遺言をする場合は、さしたる財産がなくても夫婦それぞれが遺言をしておく必要があります。また、先に亡くなった場合は夫または妻が相続するとして、後に亡くなった場合の相続人も指定しておく必要があります。

子のない夫婦の場合、まずお勧めしたいのが、この遺言書を作成するということです。全財産を夫または妻に相続させるという遺言であれば比較的簡単に作れます。個別の事情はあるでしょうが、相応の年齢になったらなどと思わず、可能ならばすぐに行っておくことをお勧めいたします。

(2)成年後見(任意後見)

認知症になった場合の財産管理に支障が出ないように任意後見契約をしておくことができます。

夫婦で任意後見契約をしておいて、夫(または妻)が認知症になった場合は妻(または夫)が任意後見人になれるようにしておきます。

ただし、夫婦の一方が認知症等になったときに、もう一方も高齢でしょうから、任意後見人を務められるかという問題があります。この問題は、予備の候補者(甥・姪などの親族の他、司法書士などの専門職でも可)も決めておくことで解決できます。

任意後見制度の難点は、任意後見監督人が必須になるので、その報酬がかかりますし、任意後見人も専門職の場合はダブルで報酬が発生することです。

任意後見制度の良い点は、身上保護の権限もあることです。医療、介護保険制度の利用といった生活面についてもサポートすることができます。他の制度にはない機能なので、他の制度と組み合わせて使われることも多いです。

(3)家族信託

認知症等により財産管理ができなくなった場合に備えて、親族に財産を信託して管理してもらうことができます。

例えば、夫が財産管理できなくなったときに備えて、甥に財産管理をしてもらうというような場合です。家族信託の場合、夫を「委託者」、甥を「受託者」と呼びます。夫の生存中は夫のために財産管理を行い、夫が亡くなったら妻のために財産管理をするというようにすることができます。この場合の夫または妻の地位を「受益者」と呼び、この受益者が引き継がれるタイプの信託を「受益者連続型信託」と呼んでいます。

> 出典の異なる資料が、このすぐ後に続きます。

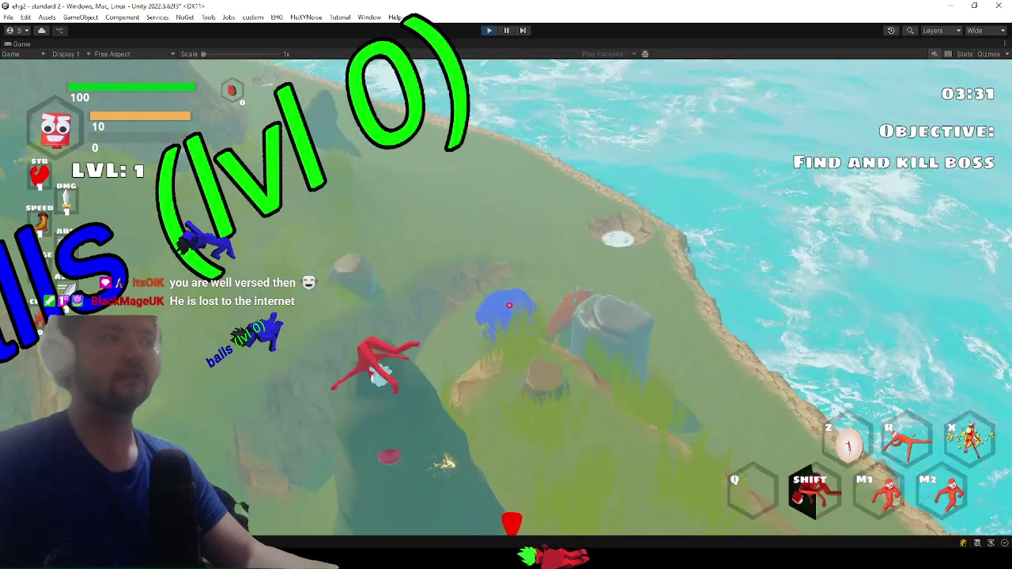
key("w")
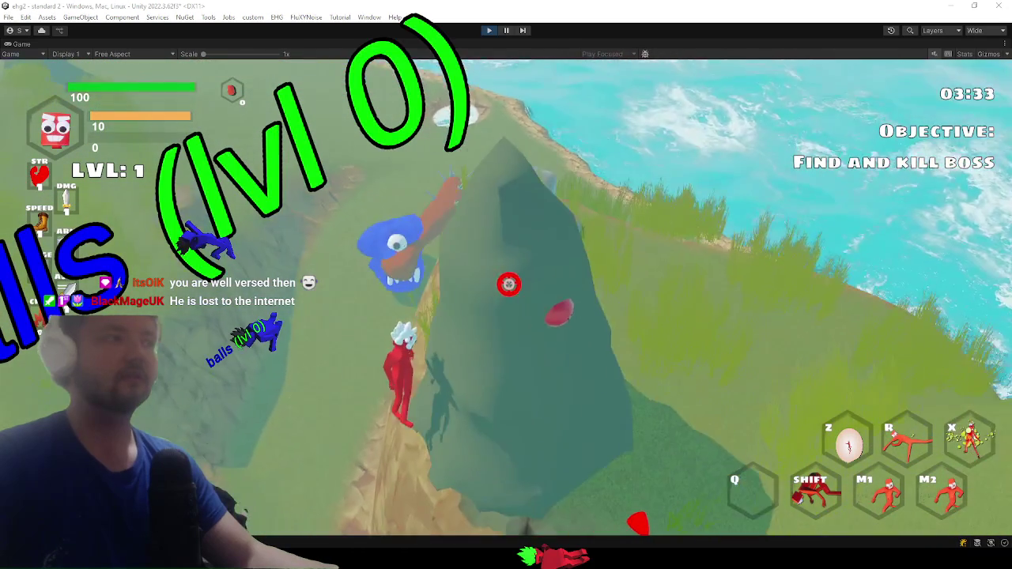
key("w")
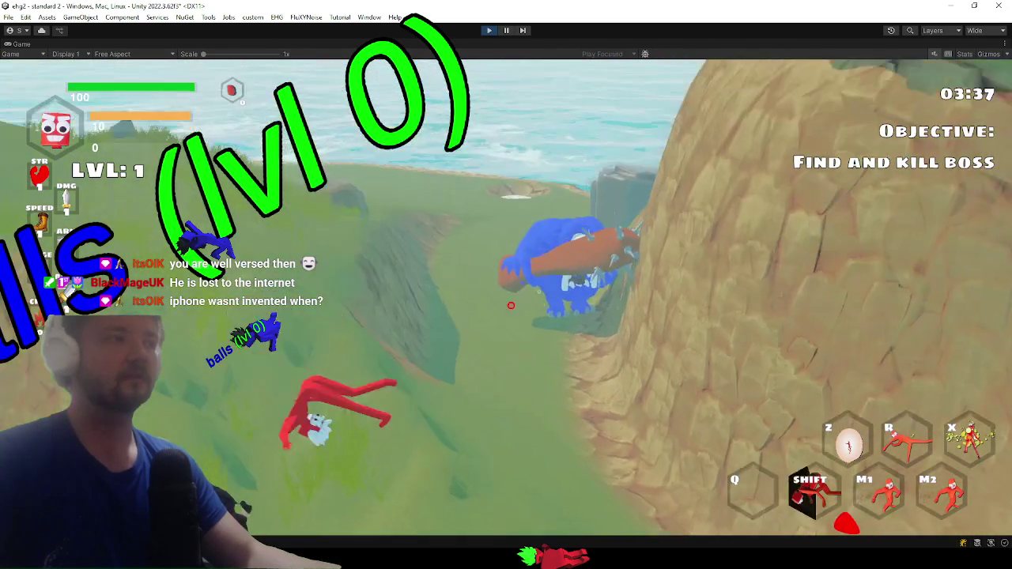
key("shift")
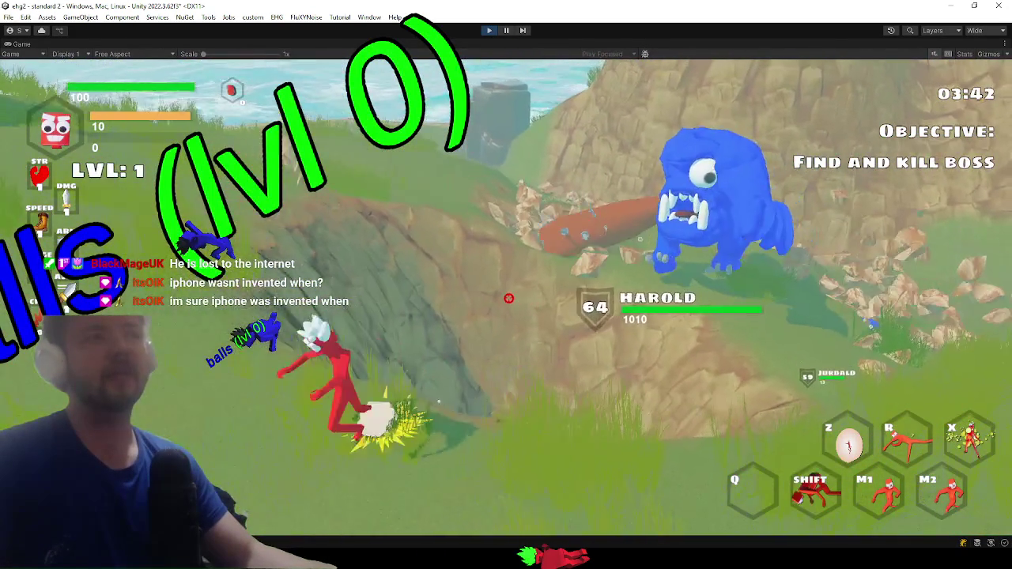
- Fight around the boss on the slope, attacking and dashing while dodging its blast
key("a")
key("s")
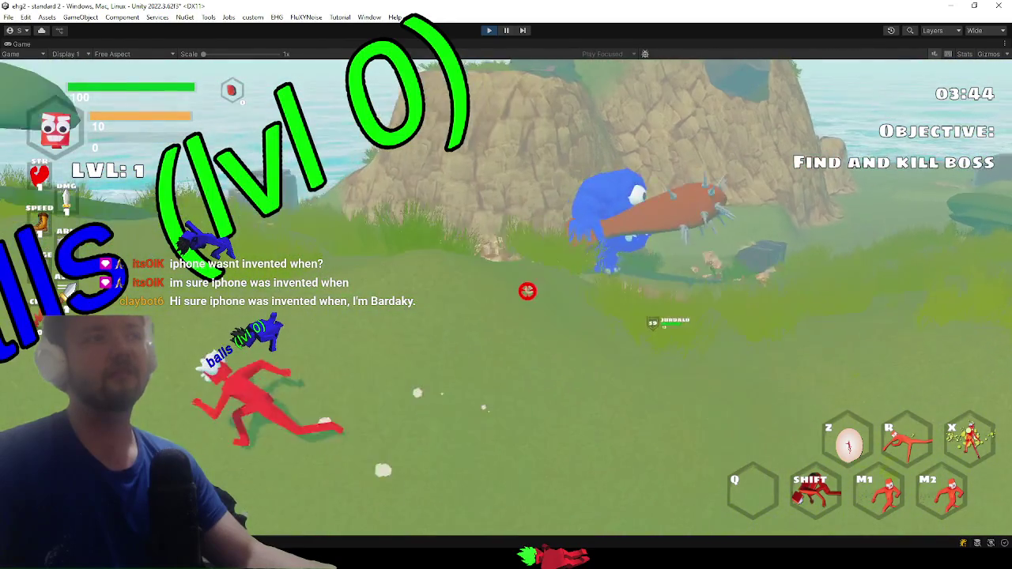
left_click(500, 293)
key("shift")
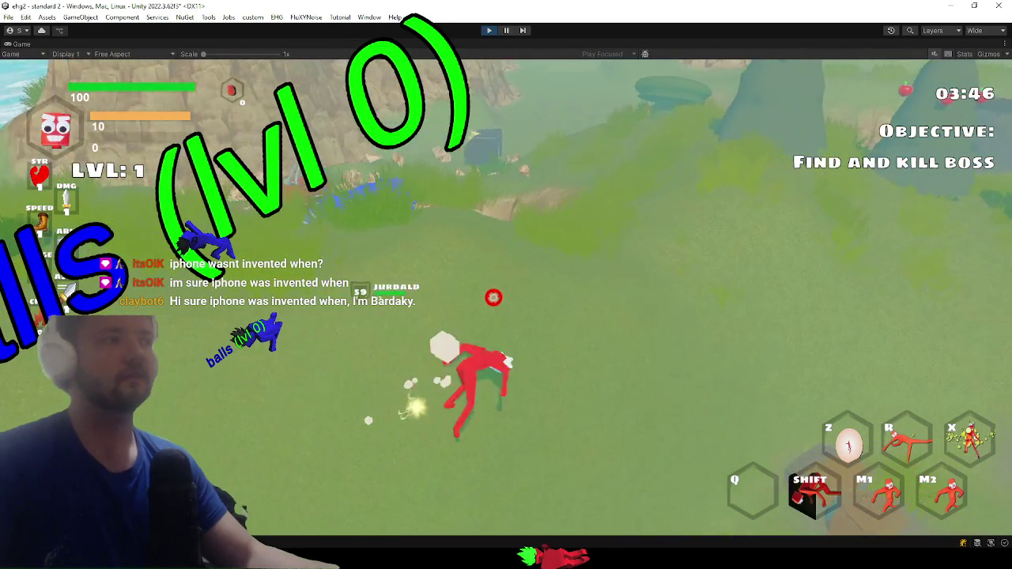
key("d")
key("a")
key("w")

また、家族信託には財産承継機能もありますので、夫が亡くなり、妻が亡くなった後の財産はこの甥が引き継ぐというように決めておくことができます。これにより、夫が〇〇家の財産として引き継いだものを〇〇家の誰かが引き継ぐようにしたいという要望に応えることができます。

夫が財産管理できなくなった場合は、妻も財産管理ができなくなっている可能性もありますし、アパートなどの財産管理など妻では管理できないということもあるでしょうから、甥などの親族に財産管理をしてもらう例を挙げましたが、夫よりも妻がかなり若い場合などは妻が受託者になって夫のために財産管理をするというのも可能です。

4.まとめ

遺言、任意後見、家族信託のどの制度を選択するか、もしくは組み合わせるかというのはなかなか悩ましい問題ですが、時間的な余裕があるのであれば、まずは遺言から準備しておくのがよいでしょう。

家族信託は受託者になってくれる信頼できる者がいないと行うことができませんので、親族関係を良好に保つことも重要です。

一つ一つの制度を理解するだけでも大変ですから、お悩みの場合は専門家に相談することをお勧めいたします。